start
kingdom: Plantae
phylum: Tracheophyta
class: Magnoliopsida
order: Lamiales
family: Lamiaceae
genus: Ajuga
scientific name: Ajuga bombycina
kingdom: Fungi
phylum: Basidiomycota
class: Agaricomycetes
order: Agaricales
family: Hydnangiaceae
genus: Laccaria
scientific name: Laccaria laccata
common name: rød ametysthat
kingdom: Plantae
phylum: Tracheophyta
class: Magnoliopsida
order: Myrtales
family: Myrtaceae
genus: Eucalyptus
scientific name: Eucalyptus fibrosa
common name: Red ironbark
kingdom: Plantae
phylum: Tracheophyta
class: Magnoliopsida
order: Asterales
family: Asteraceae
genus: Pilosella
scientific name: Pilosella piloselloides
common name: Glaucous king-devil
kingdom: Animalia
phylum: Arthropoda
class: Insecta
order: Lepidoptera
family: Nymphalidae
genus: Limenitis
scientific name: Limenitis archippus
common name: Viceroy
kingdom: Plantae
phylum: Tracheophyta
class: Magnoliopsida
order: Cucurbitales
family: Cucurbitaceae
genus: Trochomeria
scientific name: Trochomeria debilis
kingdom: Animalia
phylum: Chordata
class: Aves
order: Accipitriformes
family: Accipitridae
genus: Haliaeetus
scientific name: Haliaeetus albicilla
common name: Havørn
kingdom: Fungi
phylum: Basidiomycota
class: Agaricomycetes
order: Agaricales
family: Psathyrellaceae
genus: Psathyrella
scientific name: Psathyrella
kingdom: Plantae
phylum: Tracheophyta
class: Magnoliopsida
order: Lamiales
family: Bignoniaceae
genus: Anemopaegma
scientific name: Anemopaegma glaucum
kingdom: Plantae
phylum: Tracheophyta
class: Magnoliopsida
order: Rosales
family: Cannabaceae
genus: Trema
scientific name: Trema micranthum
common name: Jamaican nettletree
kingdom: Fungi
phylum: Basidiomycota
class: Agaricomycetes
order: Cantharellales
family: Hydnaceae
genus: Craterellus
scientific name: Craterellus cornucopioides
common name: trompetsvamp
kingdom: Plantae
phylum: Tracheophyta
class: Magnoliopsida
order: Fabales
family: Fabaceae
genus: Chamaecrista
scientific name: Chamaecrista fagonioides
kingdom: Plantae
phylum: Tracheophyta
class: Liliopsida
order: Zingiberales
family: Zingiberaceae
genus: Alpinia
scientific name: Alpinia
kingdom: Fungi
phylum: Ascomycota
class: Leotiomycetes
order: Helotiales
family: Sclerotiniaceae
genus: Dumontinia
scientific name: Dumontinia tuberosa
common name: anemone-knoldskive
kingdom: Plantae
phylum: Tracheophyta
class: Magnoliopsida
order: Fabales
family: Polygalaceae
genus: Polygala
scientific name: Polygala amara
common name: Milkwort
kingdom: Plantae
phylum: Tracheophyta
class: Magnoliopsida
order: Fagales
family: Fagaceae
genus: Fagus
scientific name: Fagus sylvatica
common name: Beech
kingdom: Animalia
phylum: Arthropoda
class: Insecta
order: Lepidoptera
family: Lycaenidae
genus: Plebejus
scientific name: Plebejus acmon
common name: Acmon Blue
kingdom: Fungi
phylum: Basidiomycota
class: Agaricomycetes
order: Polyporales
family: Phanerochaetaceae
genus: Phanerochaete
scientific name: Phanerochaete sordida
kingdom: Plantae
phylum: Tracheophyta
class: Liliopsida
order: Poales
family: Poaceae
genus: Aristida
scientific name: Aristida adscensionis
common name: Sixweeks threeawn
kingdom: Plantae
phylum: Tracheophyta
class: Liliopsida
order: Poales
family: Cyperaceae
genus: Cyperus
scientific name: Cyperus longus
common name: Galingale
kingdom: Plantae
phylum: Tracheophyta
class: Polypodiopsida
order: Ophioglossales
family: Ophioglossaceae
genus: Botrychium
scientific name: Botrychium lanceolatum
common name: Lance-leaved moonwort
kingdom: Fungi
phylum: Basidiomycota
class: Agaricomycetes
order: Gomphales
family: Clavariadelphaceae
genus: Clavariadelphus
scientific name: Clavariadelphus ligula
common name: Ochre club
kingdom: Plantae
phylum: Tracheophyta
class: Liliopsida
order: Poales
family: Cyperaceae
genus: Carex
end
- **THE REQUEST**
Render the lines of the records as a Markdown table with the columns "Row" and "Text", starting with the first line of the records and going on through the line with "genus: Alpinia". Number each line in order and leave out any blank lines.

- **SOLUTION TO THE PROBLEM**
| Row | Text |
|---|---|
| 1 | kingdom: Plantae |
| 2 | phylum: Tracheophyta |
| 3 | class: Magnoliopsida |
| 4 | order: Lamiales |
| 5 | family: Lamiaceae |
| 6 | genus: Ajuga |
| 7 | scientific name: Ajuga bombycina |
| 8 | kingdom: Fungi |
| 9 | phylum: Basidiomycota |
| 10 | class: Agaricomycetes |
| 11 | order: Agaricales |
| 12 | family: Hydnangiaceae |
| 13 | genus: Laccaria |
| 14 | scientific name: Laccaria laccata |
| 15 | common name: rød ametysthat |
| 16 | kingdom: Plantae |
| 17 | phylum: Tracheophyta |
| 18 | class: Magnoliopsida |
| 19 | order: Myrtales |
| 20 | family: Myrtaceae |
| 21 | genus: Eucalyptus |
| 22 | scientific name: Eucalyptus fibrosa |
| 23 | common name: Red ironbark |
| 24 | kingdom: Plantae |
| 25 | phylum: Tracheophyta |
| 26 | class: Magnoliopsida |
| 27 | order: Asterales |
| 28 | family: Asteraceae |
| 29 | genus: Pilosella |
| 30 | scientific name: Pilosella piloselloides |
| 31 | common name: Glaucous king-devil |
| 32 | kingdom: Animalia |
| 33 | phylum: Arthropoda |
| 34 | class: Insecta |
| 35 | order: Lepidoptera |
| 36 | family: Nymphalidae |
| 37 | genus: Limenitis |
| 38 | scientific name: Limenitis archippus |
| 39 | common name: Viceroy |
| 40 | kingdom: Plantae |
| 41 | phylum: Tracheophyta |
| 42 | class: Magnoliopsida |
| 43 | order: Cucurbitales |
| 44 | family: Cucurbitaceae |
| 45 | genus: Trochomeria |
| 46 | scientific name: Trochomeria debilis |
| 47 | kingdom: Animalia |
| 48 | phylum: Chordata |
| 49 | class: Aves |
| 50 | order: Accipitriformes |
| 51 | family: Accipitridae |
| 52 | genus: Haliaeetus |
| 53 | scientific name: Haliaeetus albicilla |
| 54 | common name: Havørn |
| 55 | kingdom: Fungi |
| 56 | phylum: Basidiomycota |
| 57 | class: Agaricomycetes |
| 58 | order: Agaricales |
| 59 | family: Psathyrellaceae |
| 60 | genus: Psathyrella |
| 61 | scientific name: Psathyrella |
| 62 | kingdom: Plantae |
| 63 | phylum: Tracheophyta |
| 64 | class: Magnoliopsida |
| 65 | order: Lamiales |
| 66 | family: Bignoniaceae |
| 67 | genus: Anemopaegma |
| 68 | scientific name: Anemopaegma glaucum |
| 69 | kingdom: Plantae |
| 70 | phylum: Tracheophyta |
| 71 | class: Magnoliopsida |
| 72 | order: Rosales |
| 73 | family: Cannabaceae |
| 74 | genus: Trema |
| 75 | scientific name: Trema micranthum |
| 76 | common name: Jamaican nettletree |
| 77 | kingdom: Fungi |
| 78 | phylum: Basidiomycota |
| 79 | class: Agaricomycetes |
| 80 | order: Cantharellales |
| 81 | family: Hydnaceae |
| 82 | genus: Craterellus |
| 83 | scientific name: Craterellus cornucopioides |
| 84 | common name: trompetsvamp |
| 85 | kingdom: Plantae |
| 86 | phylum: Tracheophyta |
| 87 | class: Magnoliopsida |
| 88 | order: Fabales |
| 89 | family: Fabaceae |
| 90 | genus: Chamaecrista |
| 91 | scientific name: Chamaecrista fagonioides |
| 92 | kingdom: Plantae |
| 93 | phylum: Tracheophyta |
| 94 | class: Liliopsida |
| 95 | order: Zingiberales |
| 96 | family: Zingiberaceae |
| 97 | genus: Alpinia |